Si tratta, come sottolineato dalla giurisprudenza di legittimità, di un potere di fatto che assume i connotati tipici di una detenzione qualificata, che ha titolo in un negozio tipico di natura familiare, con la conseguenza che l’eventuale estromissione violenta o clandestina dall’immobile, compiuta da terzi o anche dal convivente proprietario in danno del convivente non proprietario, legittima quest’ultimo alla tutela possessoria, consentendogli, eventualmente, di esperire l’azione di spoglio.
Detta detenzione qualificata del convivente non proprietario né possessore, tuttavia, è esercitabile ed opponibile ai terzi in quanto permanga il titolo da cui deriva ed, ossia, finché perduri la convivenza more uxorio.
La detenzione si estingue se viene meno la convivenza
Così, una volta venuto meno il titolo a causa della cessazione della convivenza o per decesso del convivente proprietario-possessore, si estingue anche il diritto avente ad oggetto la detenzione qualificata sull’unità abitativa e, in tale contesto, la protrazione della relazione di fatto tra il bene ed il convivente superstite, potrà ritenersi legittima solo in base alla eventuale istituzione del medesimo come coerede o legatario dell’immobile in virtù di disposizioni testamentarie o in base alla costituzione di un nuovo e diverso titolo di detenzione da parte degli eredi del convivente proprietario.

MATERIALE FORNITO>
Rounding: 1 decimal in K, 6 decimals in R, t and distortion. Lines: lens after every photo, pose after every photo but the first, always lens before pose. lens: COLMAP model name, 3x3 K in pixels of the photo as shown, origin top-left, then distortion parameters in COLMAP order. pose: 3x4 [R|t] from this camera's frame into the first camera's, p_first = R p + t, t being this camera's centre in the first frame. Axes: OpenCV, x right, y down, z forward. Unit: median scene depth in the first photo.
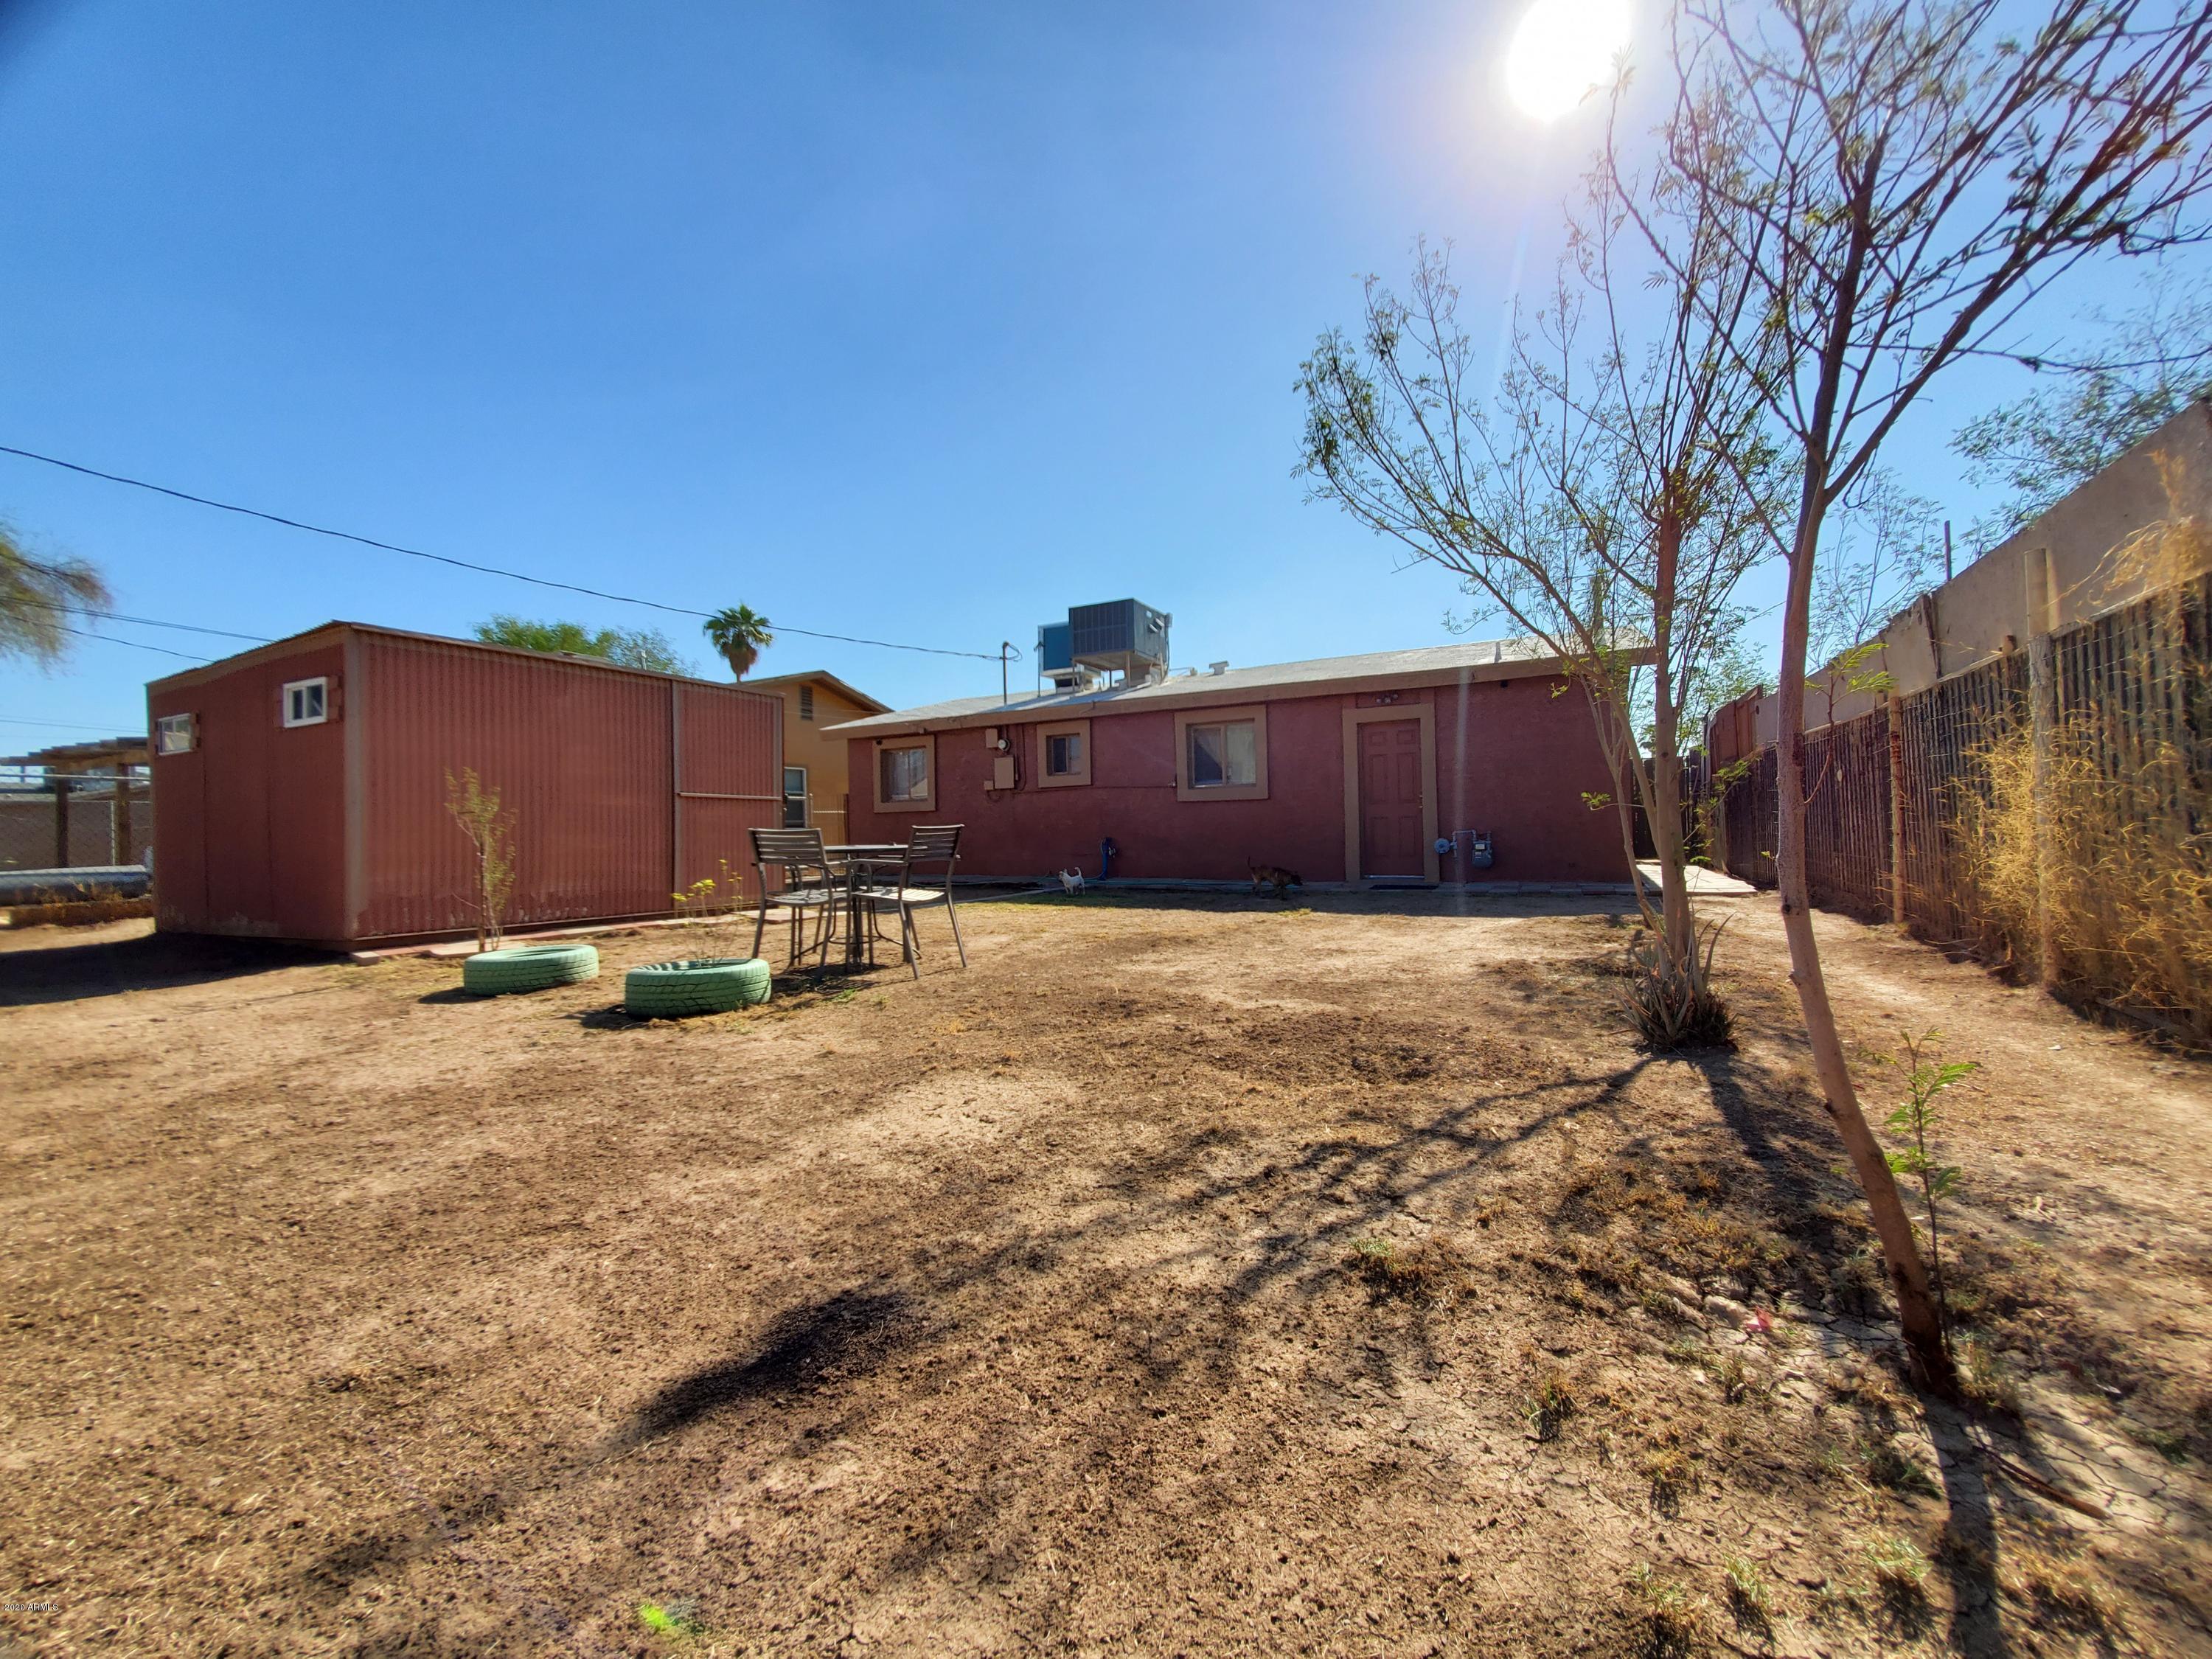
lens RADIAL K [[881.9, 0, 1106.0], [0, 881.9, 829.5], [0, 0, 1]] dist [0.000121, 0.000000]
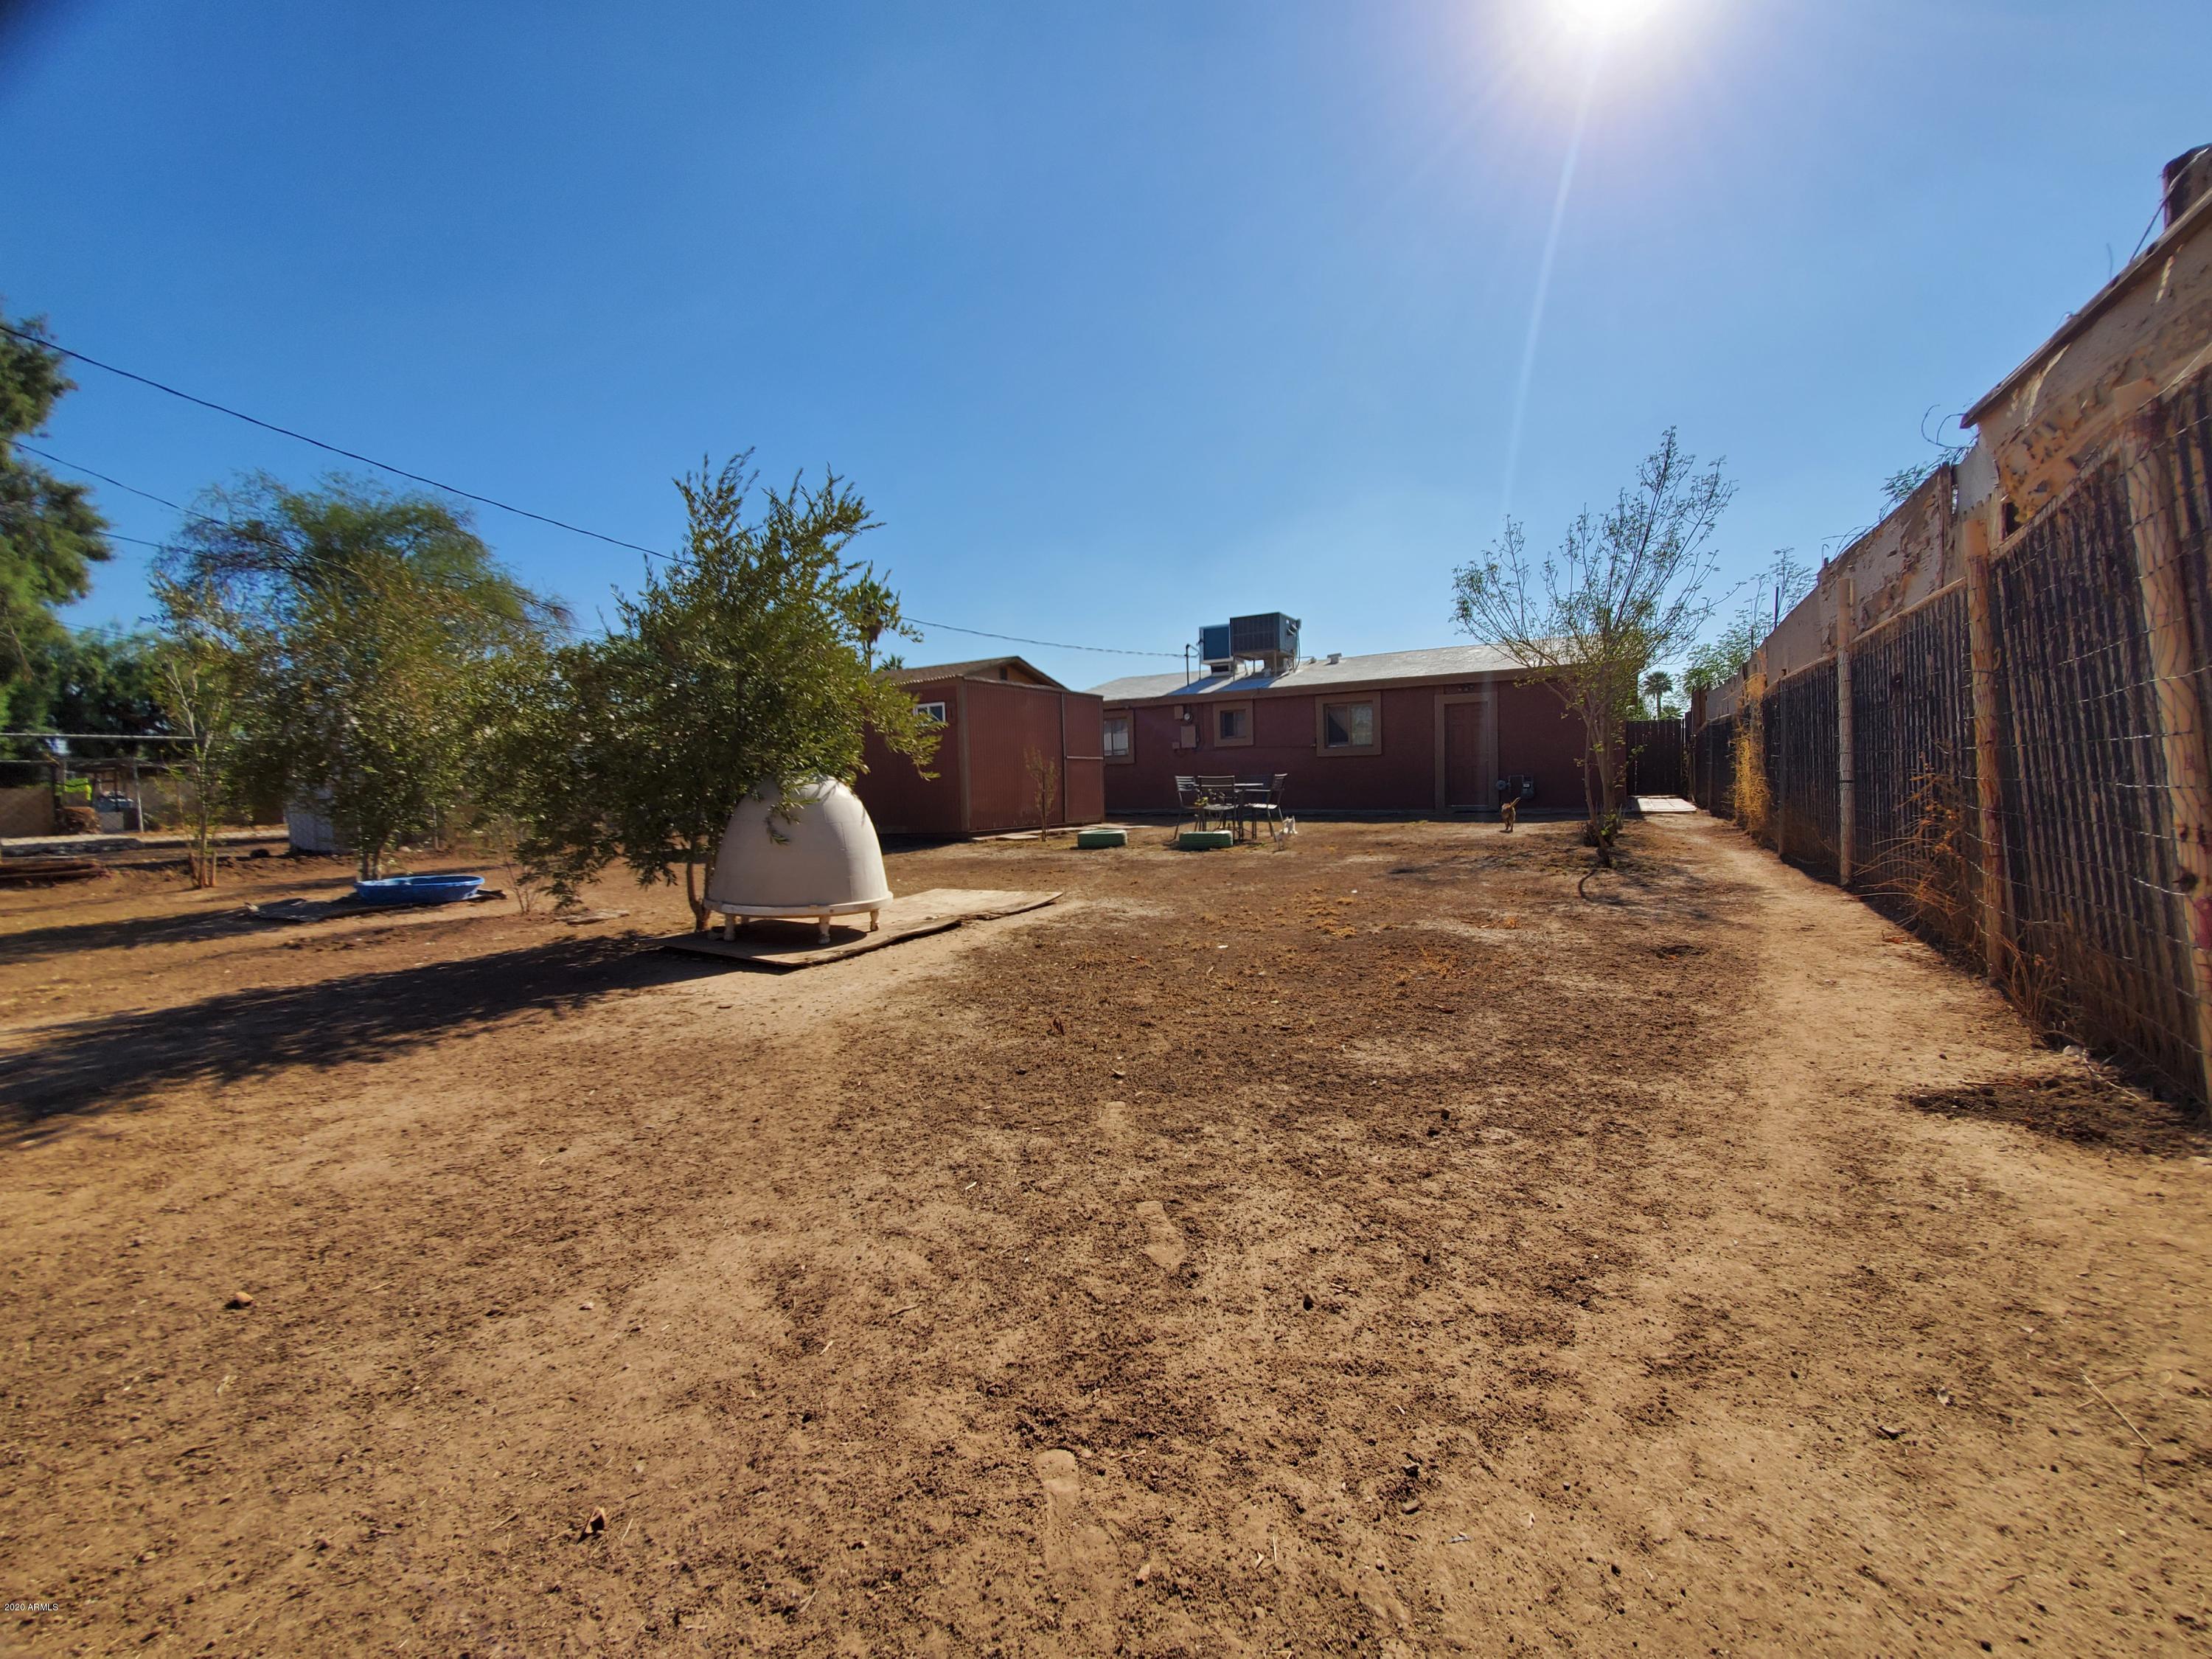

ESERCIZI>
A – Stabilisci se le seguenti affermazioni concordano con il brano sulla detenzione del convivente, rispondendo sì o no e citando alla lettera le parole del brano che lo decidono: (i) la detenzione qualificata del convivente non proprietario dura finché dura la convivenza more uxorio; (ii) se è il convivente proprietario a estromettere con violenza il convivente non proprietario, quest'ultimo non ha diritto alla tutela possessoria; (iii) morto il convivente proprietario, la permanenza del superstite nell'immobile può essere legittima grazie a un nuovo titolo di detenzione costituito dagli eredi.
B – Prosegui il brano sulla detenzione del convivente a partire dall'ultima frase riportata.
L'elenco è materiale a sé stante e non ha legami con il brano sulla detenzione del convivente.

RISPOSTE>
A –
(i) Sì: "finché perduri la convivenza more uxorio".
(ii) No: "legittima quest’ultimo alla tutela possessoria".
(iii) Sì: "in base alla costituzione di un nuovo e diverso titolo di detenzione da parte degli eredi del convivente proprietario".

B –
E’ quanto sottolineato dalla Corte di cassazione nel testo della sentenza n. 10377 del 27 aprile 2017 e con la quale è stata confermata la statuizione di condanna di una donna, che aveva convissuto per ben 47 anni con il compagno che era poi deceduto, al rilascio dell’immobile detenuto “sine titulo”, divenuto di proprietà, in virtù della successione legittima, del figlio e della moglie separata del convivente, originariamente proprietario del bene, venuto meno.
Nella specie, la Suprema corte ha sottolineato che la rilevanza sociale e giuridica rivestita dalla convivenza more uxorio non incidesse, salvo espressa disposizione di legge, sul legittimo esercizio dei diritti spettanti ai terzi sul bene immobile.
Non applicabile, ratione temporis, il diritto di abitazione fino a 5 anni ex Legge n. 76/2016
Non trovava, inoltre, applicazione alla fattispecie in esame, in quanto non in vigore all’epoca dei fatti (2007), la norma di cui all’articolo 1, comma 42 della Legge n. 76/2016 che conferisce al convivente superstite un diritto di abitazione temporaneo (non oltre i 5 anni), modulato diversamente in relazione alla durata della convivenza ed alla presenza di figli minori o disabili.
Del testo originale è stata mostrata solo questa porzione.